» REQUEST
In the records below, the part to copy starts at the line containing "Lucky Jassar: 13 -> 8" and goes to the last line; output it exactly, without pictures.

---*---

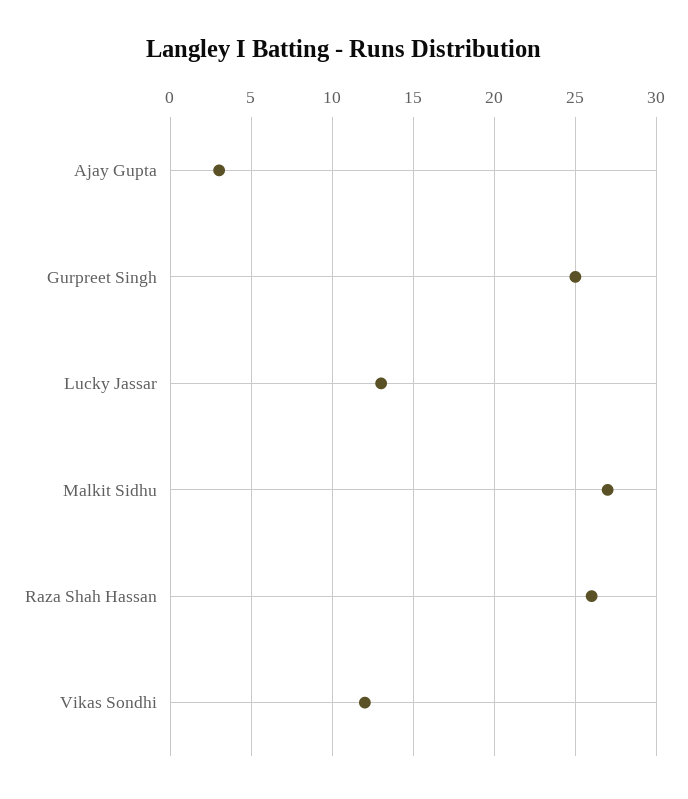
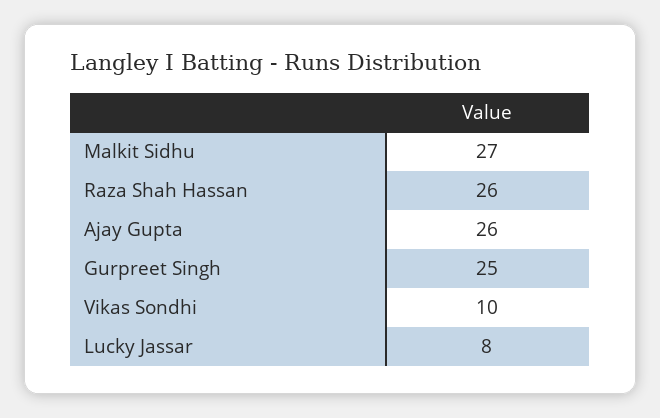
Ajay Gupta: 3 -> 26
Lucky Jassar: 13 -> 8
Vikas Sondhi: 12 -> 10

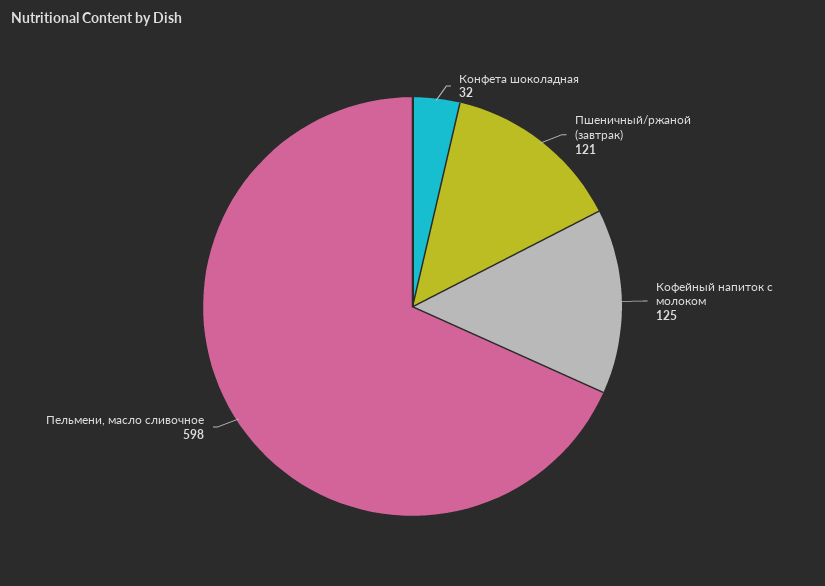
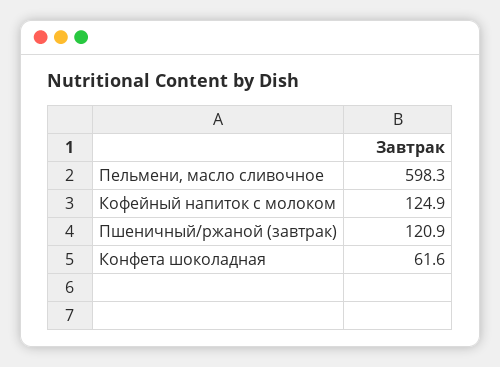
Конфета шоколадная: 32 -> 61.6

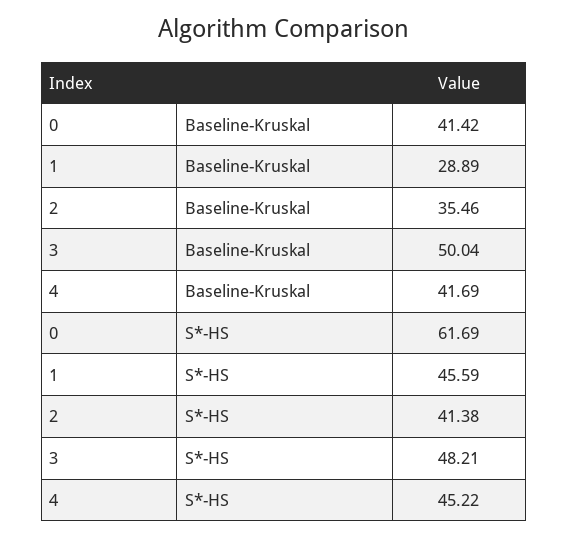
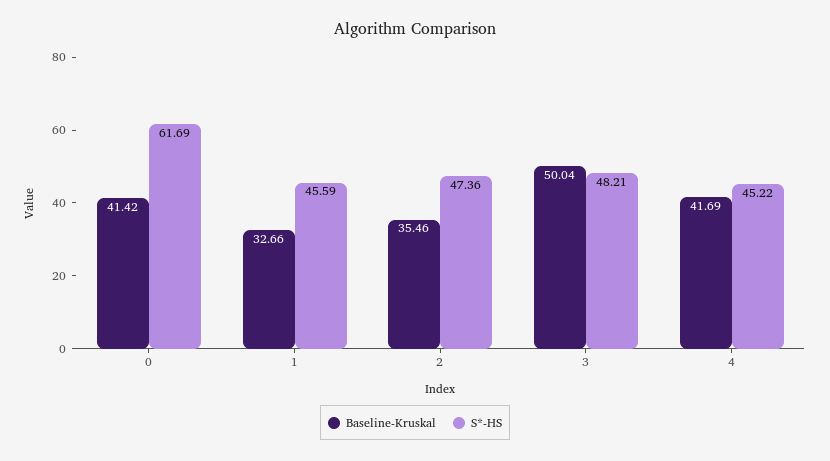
Baseline-Kruskal, 1: 28.89 -> 32.66
S*-HS, 2: 41.38 -> 47.36

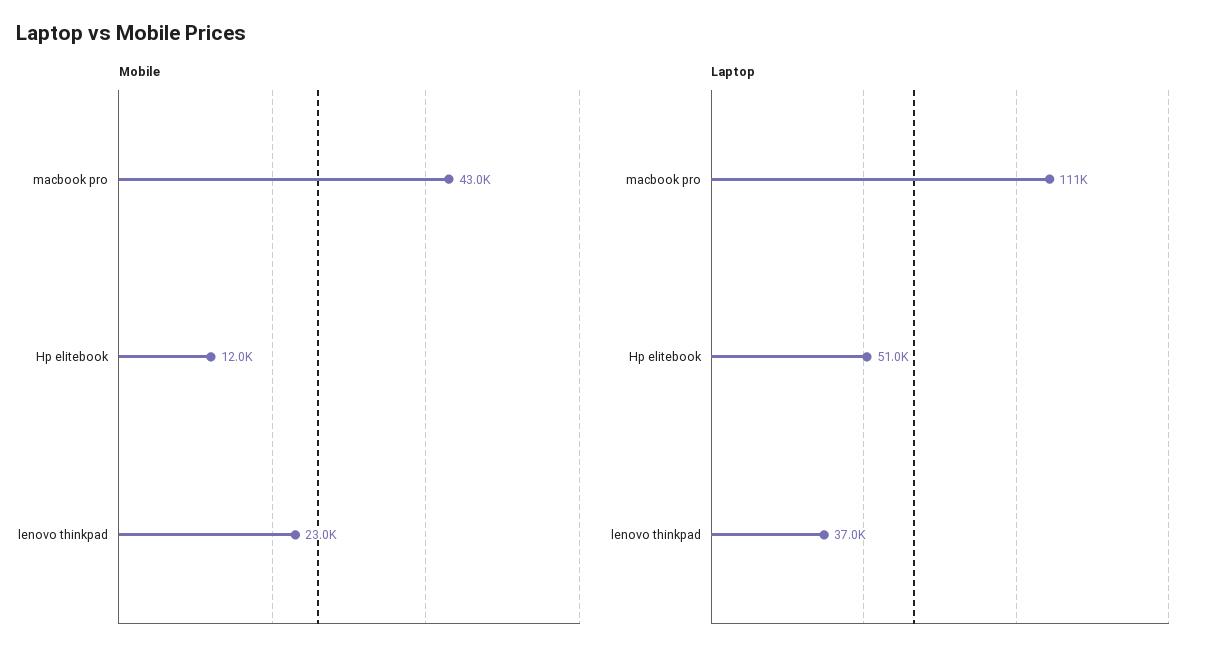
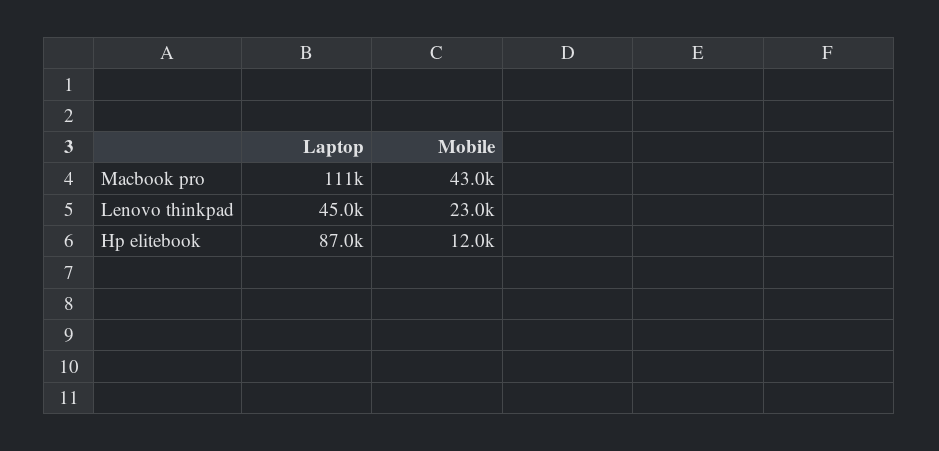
Laptop, Hp elitebook: 51000 -> 87000
Laptop, lenovo thinkpad: 37000 -> 45000

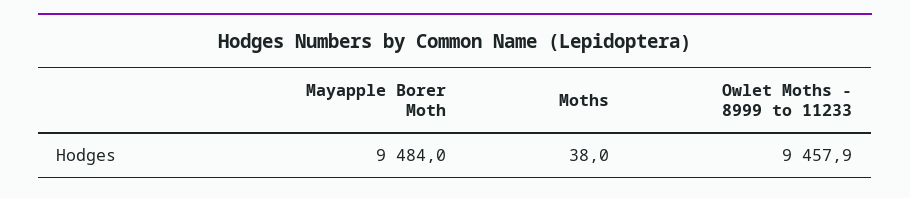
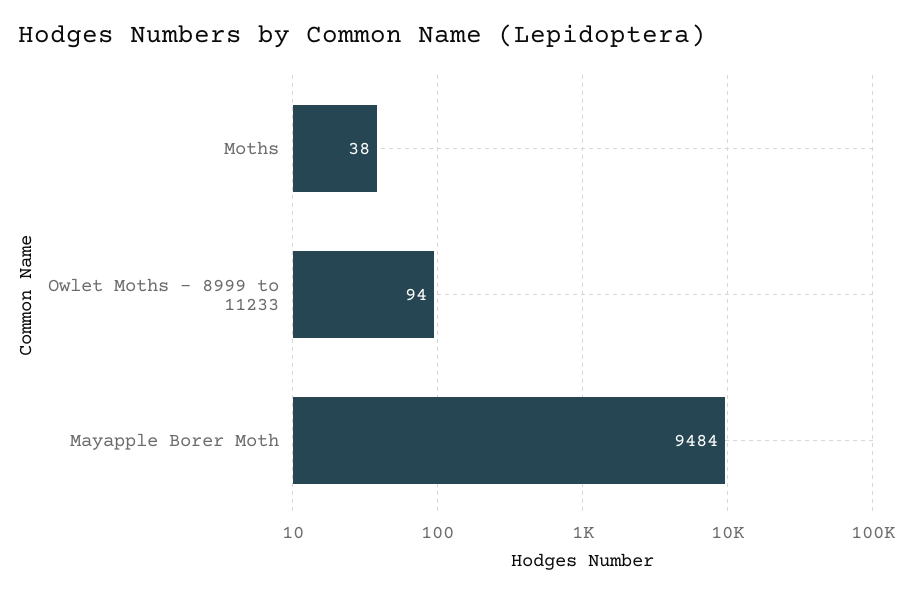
Owlet Moths - 8999 to 11233: 9457.9 -> 94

---*---

» RESULT OF THIS TASK
Lucky Jassar: 13 -> 8
Vikas Sondhi: 12 -> 10

Конфета шоколадная: 32 -> 61.6

Baseline-Kruskal, 1: 28.89 -> 32.66
S*-HS, 2: 41.38 -> 47.36

Laptop, Hp elitebook: 51000 -> 87000
Laptop, lenovo thinkpad: 37000 -> 45000

Owlet Moths - 8999 to 11233: 9457.9 -> 94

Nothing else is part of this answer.